◆ Text
━━━━━━━━━━━━━━━━━━━━

Technology Selection

Need real-time bidirectional? → SignalR (simplest) or WebSocket (more control)
Internal microservices? → gRPC (performance)
Flexible client queries? → GraphQL
Simple API? → REST (still the default)
Browser + .NET both? → SignalR or REST
High throughput streaming? → gRPC

SignalR Transport Selection

Client supports WebSocket? → WebSocket (best performance)
WebSocket blocked? → Server-Sent Events
SSE not available? → Long Polling (fallback)
(SignalR negotiates automatically)

Interview Quick Answers

Q: When to use SignalR vs raw WebSocket?

SignalR for rapid development with automatic reconnection, groups, and transport fallback. Raw WebSocket when you need full control or custom protocol.

Q: gRPC vs REST for microservices?

gRPC for internal service-to-service (~10x faster, streaming, strong contracts). REST for public APIs (universal browser support, human-readable).

Q: How to prevent N+1 in GraphQL?

Use DataLoader to batch requests. Instead of N separate database calls, batch into single call with WHERE IN clause.

Q: SignalR scaling strategy?

Use Redis backplane for multiple server instances. Sticky sessions OR backplane required for load-balanced deployments.

Q: gRPC streaming types?

Unary (1:1), Server streaming (1:N), Client streaming (N:1), Bidirectional (N:N). Each has specific use cases.

Common Patterns

SignalR Groups Pattern

// Join on connect
public override async Task OnConnectedAsync()
{
    var userId = Context.User?.FindFirst(ClaimTypes.NameIdentifier)?.Value;
    await Groups.AddToGroupAsync(Context.ConnectionId, $"user:{userId}");
}

// Broadcast to group
public async Task SendToUser(string userId, string message)
{
    await Clients.Group($"user:{userId}").SendAsync("Receive", message);
}

gRPC Interceptor Pattern

public class LoggingInterceptor : Interceptor
{
    public override async Task<TResponse> UnaryServerHandler<TRequest, TResponse>(
        TRequest request, ServerCallContext context,
        UnaryServerMethod<TRequest, TResponse> continuation)
    {
        var sw = Stopwatch.StartNew();
        try
        {
            return await continuation(request, context);
        }
        finally
        {
            _logger.LogInformation("{Method} completed in {Ms}ms",
                context.Method, sw.ElapsedMilliseconds);
        }
    }
}

Gotchas

1. SignalR: Connection ID changes on reconnect - use User for stable identity
2. gRPC: Requires HTTP/2 - doesn’t work through some proxies without configuration
3. GraphQL: N+1 problem is default - always implement DataLoaders
4. WebSocket: No automatic reconnection - must implement retry logic
5. SignalR Scaling: Without backplane, messages only reach clients on same server

Last updated: December 2024 | .NET 8

━━━━━━━━━━━━━━━━━━━━

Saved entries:
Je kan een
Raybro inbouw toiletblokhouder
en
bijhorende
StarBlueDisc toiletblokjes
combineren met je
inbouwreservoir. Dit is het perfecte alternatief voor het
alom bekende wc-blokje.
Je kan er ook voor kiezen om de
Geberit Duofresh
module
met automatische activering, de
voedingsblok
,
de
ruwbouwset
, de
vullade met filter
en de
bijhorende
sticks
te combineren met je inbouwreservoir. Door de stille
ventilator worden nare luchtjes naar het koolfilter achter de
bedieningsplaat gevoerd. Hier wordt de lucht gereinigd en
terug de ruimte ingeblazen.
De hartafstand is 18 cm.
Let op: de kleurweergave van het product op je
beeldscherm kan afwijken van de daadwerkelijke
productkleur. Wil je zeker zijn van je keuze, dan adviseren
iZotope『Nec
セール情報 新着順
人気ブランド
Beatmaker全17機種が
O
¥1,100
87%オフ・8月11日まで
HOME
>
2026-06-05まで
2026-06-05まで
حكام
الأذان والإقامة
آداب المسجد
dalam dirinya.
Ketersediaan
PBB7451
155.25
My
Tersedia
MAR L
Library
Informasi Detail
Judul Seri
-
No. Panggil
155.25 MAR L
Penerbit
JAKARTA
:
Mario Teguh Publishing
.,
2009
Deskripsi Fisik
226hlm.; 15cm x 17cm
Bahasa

━━━━━━━━━━━━━━━━━━━━

◆ Work instruction 1
In the text, which transport does SignalR fall back to when Server-Sent Events are not available?
◆ Work instruction 2
Rewrite the stretch of the text from "Use Redis backplane" through "async Task OnConnectedAsync()", swapping "Redis" for "Azure SignalR Service".

◆ Worked solution 1
Long Polling.

◆ Worked solution 2
Use Azure SignalR Service backplane for multiple server instances. Sticky sessions OR backplane required for load-balanced deployments.

Q: gRPC streaming types?

Unary (1:1), Server streaming (1:N), Client streaming (N:1), Bidirectional (N:N). Each has specific use cases.

Common Patterns

SignalR Groups Pattern

// Join on connect
public override async Task OnConnectedAsync()